То, что вы можете бродить из комнаты в комнату и вам никогда не наскучит рассматривать произведения неудержимой фантазии на стенах и потолках, яркие и свежие по своим краскам, точно вчера только написанные; и то, что покои первого этажа, и даже один большой зал, куда выходят восемь остальных комнат, вполне достаточны, чтобы служить местом прогулок; и то, что наверху есть множество коридоров и спален, которыми мы совершенно не пользуемся и которые редко посещаем, так что едва находим туда дорогу; и то, наконец, что с каждой из четырех сторон здания виды совершенно различны — все это не так уж существенно. Зато панорама из нашего зала представляется мне каким-то дивным видением. Я любуюсь ею в своем воображении, как любовался по сто раз в день в безмятежной действительности, и мысленно переношусь туда, гляжу из окна и вдыхаю сладкие ароматы, струящиеся из сада, погруженный в блаженство ничем не омрачаемых грез.
Передо мной в красочном беспорядке лежит вся Генуя со своими бесчисленными церквами и монастырями, устремленными в озаренное солнцем небо, а внизу, где начинаются крыши, протянулась одинокая стена женской обители, построенная наподобие галереи с железным крестом в конце; здесь не раз в ранние утренние часы я видел монахинь в темных покрывалах, печально скользивших взад и вперед, останавливаясь время от времени, чтобы бросить украдкой взгляд на пробуждающийся ото сна мир, в жизни которого они не принимали участия. Старина Monte Faccio, самый веселый из генуэзских холмов в безоблачную погоду и самый хмурый, когда надвигается ненастье, высится слева. Цитадель внутри крепостных стен (добрый король построил ее, чтобы держать город в повиновении и сносить ядрами дома генуэзцев, если они вздумают проявлять недовольство) господствует над этой высотой справа. Безбрежное море расстилается между ними, а полоска побережья — она начинается у маяка и, постепенно суживаясь, исчезает в розоватой дали, — это красивейшая береговая дорога в Ниццу. Ближайший сад, проглядывающий между крыш и домов, это Acqua Sola[49], общественный парк, где весело играет военная музыка, мелькают белые шарфы женщин и генуэзская знать катается по кругу, блистая при этом если не мудростью, то во всяком случае роскошью нарядов и экипажей.

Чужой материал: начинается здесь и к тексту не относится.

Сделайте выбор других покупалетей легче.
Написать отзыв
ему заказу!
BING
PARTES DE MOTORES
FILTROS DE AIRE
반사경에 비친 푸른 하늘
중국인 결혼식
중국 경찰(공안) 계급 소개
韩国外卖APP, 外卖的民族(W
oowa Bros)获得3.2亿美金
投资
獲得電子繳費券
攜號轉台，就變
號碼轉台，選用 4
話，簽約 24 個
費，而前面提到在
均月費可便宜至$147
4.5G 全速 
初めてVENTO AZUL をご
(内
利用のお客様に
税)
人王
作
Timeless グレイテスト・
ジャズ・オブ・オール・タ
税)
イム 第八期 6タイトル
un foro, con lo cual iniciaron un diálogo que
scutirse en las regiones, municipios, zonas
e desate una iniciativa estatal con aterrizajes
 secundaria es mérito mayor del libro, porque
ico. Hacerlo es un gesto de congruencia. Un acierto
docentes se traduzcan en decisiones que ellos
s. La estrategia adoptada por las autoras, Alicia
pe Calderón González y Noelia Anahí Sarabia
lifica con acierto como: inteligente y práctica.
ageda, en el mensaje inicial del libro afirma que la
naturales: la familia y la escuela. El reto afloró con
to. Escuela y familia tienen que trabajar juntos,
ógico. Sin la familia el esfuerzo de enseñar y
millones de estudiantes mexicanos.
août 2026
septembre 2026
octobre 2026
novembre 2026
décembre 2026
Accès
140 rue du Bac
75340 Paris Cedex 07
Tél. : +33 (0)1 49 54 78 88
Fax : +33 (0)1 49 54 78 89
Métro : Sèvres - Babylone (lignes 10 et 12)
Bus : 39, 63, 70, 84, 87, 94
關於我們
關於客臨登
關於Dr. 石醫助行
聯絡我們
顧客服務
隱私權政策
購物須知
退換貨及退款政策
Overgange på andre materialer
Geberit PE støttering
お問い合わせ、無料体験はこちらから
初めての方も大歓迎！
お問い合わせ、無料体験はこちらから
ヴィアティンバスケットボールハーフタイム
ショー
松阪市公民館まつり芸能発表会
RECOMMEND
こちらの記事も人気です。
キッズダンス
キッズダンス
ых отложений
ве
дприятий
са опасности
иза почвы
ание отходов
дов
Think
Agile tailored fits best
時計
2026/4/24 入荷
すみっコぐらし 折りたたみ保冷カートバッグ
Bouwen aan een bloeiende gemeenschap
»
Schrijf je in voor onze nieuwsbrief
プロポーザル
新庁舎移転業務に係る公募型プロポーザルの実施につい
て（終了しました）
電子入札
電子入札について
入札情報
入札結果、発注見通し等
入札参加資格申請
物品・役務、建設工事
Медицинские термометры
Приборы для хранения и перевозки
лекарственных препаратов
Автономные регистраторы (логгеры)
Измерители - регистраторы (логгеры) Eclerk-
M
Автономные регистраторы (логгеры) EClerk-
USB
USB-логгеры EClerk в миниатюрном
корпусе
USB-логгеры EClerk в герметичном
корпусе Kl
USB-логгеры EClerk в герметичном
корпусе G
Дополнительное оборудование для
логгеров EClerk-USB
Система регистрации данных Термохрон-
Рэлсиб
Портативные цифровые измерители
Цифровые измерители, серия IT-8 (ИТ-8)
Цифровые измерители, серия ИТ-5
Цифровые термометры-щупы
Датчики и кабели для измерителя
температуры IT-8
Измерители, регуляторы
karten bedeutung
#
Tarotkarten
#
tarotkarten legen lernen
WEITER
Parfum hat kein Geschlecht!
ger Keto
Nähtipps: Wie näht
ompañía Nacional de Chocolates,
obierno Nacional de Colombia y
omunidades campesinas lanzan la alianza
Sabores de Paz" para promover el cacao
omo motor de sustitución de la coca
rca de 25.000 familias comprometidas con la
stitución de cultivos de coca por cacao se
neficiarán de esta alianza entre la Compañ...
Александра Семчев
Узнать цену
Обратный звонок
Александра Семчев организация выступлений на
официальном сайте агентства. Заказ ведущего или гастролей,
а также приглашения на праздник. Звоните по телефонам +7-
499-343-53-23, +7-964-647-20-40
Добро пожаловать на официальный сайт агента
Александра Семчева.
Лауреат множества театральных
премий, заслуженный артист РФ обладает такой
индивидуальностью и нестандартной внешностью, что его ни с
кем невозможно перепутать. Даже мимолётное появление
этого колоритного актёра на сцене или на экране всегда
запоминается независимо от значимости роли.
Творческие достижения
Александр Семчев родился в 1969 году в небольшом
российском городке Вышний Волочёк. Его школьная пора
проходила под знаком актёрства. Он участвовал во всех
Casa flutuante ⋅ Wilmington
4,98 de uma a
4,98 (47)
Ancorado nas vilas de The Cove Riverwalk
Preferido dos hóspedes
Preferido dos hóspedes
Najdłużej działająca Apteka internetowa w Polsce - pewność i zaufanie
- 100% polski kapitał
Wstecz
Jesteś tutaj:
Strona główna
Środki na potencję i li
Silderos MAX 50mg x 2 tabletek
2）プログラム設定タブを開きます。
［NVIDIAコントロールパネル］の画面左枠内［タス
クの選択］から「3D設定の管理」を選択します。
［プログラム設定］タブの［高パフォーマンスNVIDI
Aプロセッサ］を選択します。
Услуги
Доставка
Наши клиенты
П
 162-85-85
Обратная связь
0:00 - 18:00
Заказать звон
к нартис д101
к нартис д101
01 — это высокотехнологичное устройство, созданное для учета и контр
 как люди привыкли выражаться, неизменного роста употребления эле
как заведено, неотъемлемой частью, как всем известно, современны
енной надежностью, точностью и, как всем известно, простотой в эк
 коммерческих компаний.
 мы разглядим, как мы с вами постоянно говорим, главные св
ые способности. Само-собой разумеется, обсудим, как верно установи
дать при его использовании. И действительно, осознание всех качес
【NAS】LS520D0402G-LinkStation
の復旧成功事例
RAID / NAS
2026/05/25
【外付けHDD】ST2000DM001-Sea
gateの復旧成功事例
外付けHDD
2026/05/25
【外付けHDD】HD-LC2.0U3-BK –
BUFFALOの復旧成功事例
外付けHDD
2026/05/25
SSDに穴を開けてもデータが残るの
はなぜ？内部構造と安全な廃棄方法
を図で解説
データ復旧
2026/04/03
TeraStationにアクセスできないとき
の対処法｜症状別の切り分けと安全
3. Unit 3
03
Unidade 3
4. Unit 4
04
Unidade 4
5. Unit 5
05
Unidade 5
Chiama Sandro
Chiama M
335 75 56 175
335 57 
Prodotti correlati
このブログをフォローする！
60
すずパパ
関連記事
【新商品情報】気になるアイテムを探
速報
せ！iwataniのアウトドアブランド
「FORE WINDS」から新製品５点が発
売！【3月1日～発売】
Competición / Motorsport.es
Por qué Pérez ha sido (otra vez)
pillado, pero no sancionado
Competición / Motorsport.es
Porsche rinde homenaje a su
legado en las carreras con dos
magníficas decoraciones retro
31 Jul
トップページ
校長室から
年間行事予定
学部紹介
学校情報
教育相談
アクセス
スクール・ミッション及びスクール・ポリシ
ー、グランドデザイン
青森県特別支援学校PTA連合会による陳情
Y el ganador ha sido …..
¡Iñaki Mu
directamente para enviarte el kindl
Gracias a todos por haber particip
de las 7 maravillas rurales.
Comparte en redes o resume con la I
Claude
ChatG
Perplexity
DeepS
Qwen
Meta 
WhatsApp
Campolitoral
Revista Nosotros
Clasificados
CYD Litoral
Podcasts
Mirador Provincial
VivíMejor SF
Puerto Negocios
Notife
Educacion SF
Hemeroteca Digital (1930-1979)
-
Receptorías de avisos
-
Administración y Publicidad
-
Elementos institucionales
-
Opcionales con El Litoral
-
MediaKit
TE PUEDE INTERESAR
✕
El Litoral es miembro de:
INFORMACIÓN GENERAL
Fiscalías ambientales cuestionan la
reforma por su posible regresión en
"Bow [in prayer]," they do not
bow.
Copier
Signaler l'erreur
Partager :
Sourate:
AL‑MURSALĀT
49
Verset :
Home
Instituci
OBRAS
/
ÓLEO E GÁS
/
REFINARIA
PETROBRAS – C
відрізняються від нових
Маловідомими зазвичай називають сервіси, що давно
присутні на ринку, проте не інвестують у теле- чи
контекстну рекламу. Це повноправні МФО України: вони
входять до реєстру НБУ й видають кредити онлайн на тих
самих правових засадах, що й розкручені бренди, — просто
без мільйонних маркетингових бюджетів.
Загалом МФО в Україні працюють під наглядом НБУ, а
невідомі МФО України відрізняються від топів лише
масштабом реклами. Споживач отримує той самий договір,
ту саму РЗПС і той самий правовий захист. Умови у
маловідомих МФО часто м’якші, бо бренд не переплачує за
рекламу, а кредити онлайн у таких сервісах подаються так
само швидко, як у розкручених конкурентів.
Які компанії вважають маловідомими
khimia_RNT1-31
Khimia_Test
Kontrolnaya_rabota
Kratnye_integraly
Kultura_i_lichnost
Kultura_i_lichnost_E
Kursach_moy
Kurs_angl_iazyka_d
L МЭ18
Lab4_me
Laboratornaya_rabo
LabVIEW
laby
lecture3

Неподалеку оттуда сидит публика Дневного театра; лица зрителей обращены в мою сторону. Но поскольку сцена от меня скрыта, бывает очень забавно наблюдать, не зная в чем дело, за внезапными переменами в выражении лиц, то серьезных, то беззаботно смеющихся. Еще более странно слышать в вечернем воздухе взрывы рукоплесканий, под которые падает занавес. Впрочем, сегодня — воскресный вечер, и актеры играют свою лучшую и самую захватывающую пьесу. Но вот начинается закат солнца; оно заходит в таком великолепном облачении красного, зеленого и золотого цветов, что этого не передать ни пером, ни кистью; и под звон вечерних колоколов сразу, без сумерек, опускается тьма. Тогда загораются огни в Генуе и на дороге за городом; вращающийся фонарь с берегового маяка задевает на мгновение скользящим лучом фасад и портик нашего палаццо и освещает его — точно полная луна вдруг прорывается из-за туч — и вслед за этим он тотчас же снова погружается в кромешную тьму. Именно это, насколько я знаю, — единственная причина, по которой генуэзцы избегают его после наступления темноты: они уверены, что его посещает нечистая сила.